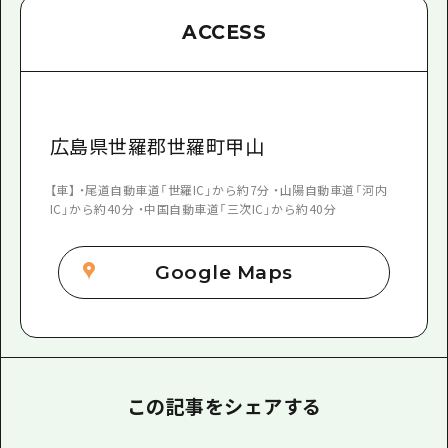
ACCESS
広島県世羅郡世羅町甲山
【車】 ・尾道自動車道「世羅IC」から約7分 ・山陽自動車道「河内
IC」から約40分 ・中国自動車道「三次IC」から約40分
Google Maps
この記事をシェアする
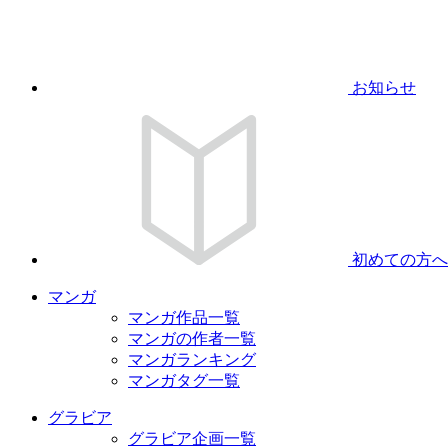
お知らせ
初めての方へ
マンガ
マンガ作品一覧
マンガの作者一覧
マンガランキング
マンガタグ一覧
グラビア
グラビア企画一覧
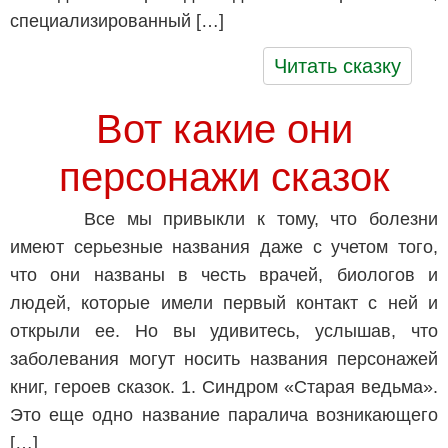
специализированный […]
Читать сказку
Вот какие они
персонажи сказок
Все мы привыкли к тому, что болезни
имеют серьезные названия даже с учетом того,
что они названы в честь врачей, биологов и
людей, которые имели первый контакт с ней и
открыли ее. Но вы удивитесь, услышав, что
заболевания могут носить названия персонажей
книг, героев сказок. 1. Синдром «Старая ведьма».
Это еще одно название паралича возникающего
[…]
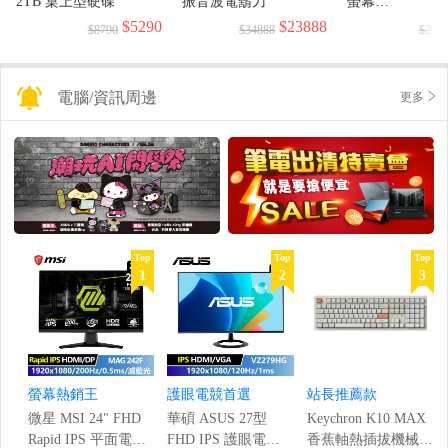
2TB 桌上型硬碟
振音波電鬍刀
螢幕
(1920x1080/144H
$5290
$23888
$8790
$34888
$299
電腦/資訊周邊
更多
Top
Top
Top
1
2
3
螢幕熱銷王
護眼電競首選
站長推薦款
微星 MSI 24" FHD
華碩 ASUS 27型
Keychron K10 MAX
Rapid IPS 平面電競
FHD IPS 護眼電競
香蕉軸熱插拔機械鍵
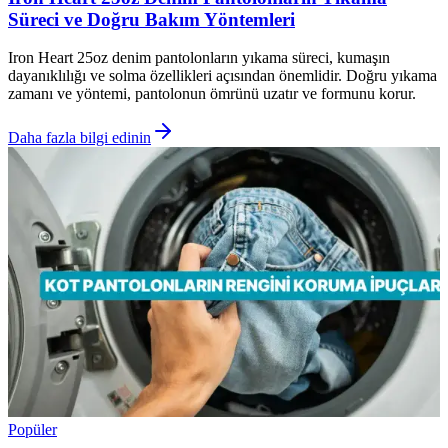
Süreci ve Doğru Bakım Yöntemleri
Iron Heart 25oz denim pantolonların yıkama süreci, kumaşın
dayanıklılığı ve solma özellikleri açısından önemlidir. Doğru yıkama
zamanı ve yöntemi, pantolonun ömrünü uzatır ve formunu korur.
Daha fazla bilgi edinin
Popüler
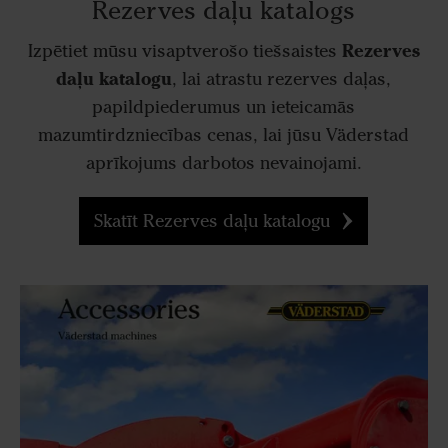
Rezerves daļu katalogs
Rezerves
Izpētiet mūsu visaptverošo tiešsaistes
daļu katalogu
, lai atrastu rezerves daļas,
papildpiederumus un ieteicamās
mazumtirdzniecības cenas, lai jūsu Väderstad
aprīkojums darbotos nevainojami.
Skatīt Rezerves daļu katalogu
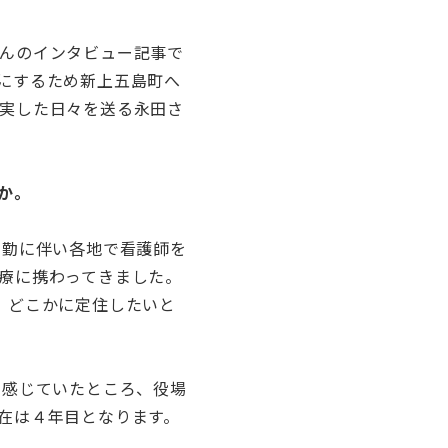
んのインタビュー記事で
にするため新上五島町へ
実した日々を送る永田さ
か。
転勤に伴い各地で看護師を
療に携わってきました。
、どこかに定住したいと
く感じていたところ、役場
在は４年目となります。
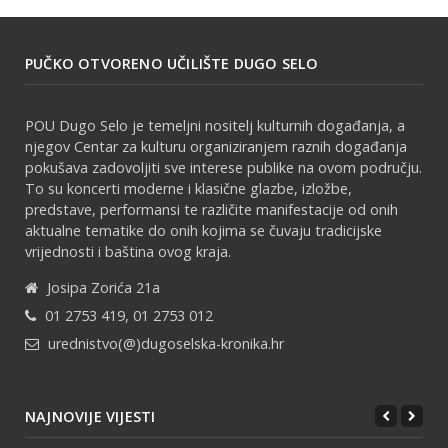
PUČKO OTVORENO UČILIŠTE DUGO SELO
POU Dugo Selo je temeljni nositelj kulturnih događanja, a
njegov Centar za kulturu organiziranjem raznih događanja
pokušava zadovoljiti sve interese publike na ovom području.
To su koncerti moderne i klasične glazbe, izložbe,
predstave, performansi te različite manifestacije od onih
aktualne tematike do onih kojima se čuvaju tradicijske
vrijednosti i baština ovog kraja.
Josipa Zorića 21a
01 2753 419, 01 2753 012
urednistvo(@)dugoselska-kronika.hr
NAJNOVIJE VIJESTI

□ □ □

Brief »
Render as a JSON list of strings the lines from the one containing "Süreci ve Doğru Bakım Yöntemleri" through the last line, with one string per line and blank lines left out. Leave the pictures out of the list.

Problem solution »
[
  "Süreci ve Doğru Bakım Yöntemleri",
  "Iron Heart 25oz denim pantolonların yıkama süreci, kumaşın",
  "dayanıklılığı ve solma özellikleri açısından önemlidir. Doğru yıkama",
  "zamanı ve yöntemi, pantolonun ömrünü uzatır ve formunu korur.",
  "Daha fazla bilgi edinin",
  "Popüler",
  "Rezerves daļu katalogs",
  "Rezerves",
  "Izpētiet mūsu visaptverošo tiešsaistes",
  "daļu katalogu",
  ", lai atrastu rezerves daļas,",
  "papildpiederumus un ieteicamās",
  "mazumtirdzniecības cenas, lai jūsu Väderstad",
  "aprīkojums darbotos nevainojami.",
  "Skatīt Rezerves daļu katalogu",
  "んのインタビュー記事で",
  "にするため新上五島町へ",
  "実した日々を送る永田さ",
  "か。",
  "転勤に伴い各地で看護師を",
  "療に携わってきました。",
  "、どこかに定住したいと",
  "く感じていたところ、役場",
  "在は４年目となります。",
  "PUČKO OTVORENO UČILIŠTE DUGO SELO",
  "POU Dugo Selo je temeljni nositelj kulturnih događanja, a",
  "njegov Centar za kulturu organiziranjem raznih događanja",
  "pokušava zadovoljiti sve interese publike na ovom području.",
  "To su koncerti moderne i klasične glazbe, izložbe,",
  "predstave, performansi te različite manifestacije od onih",
  "aktualne tematike do onih kojima se čuvaju tradicijske",
  "vrijednosti i baština ovog kraja.",
  "Josipa Zorića 21a",
  "01 2753 419, 01 2753 012",
  "urednistvo(@)dugoselska-kronika.hr",
  "NAJNOVIJE VIJESTI"
]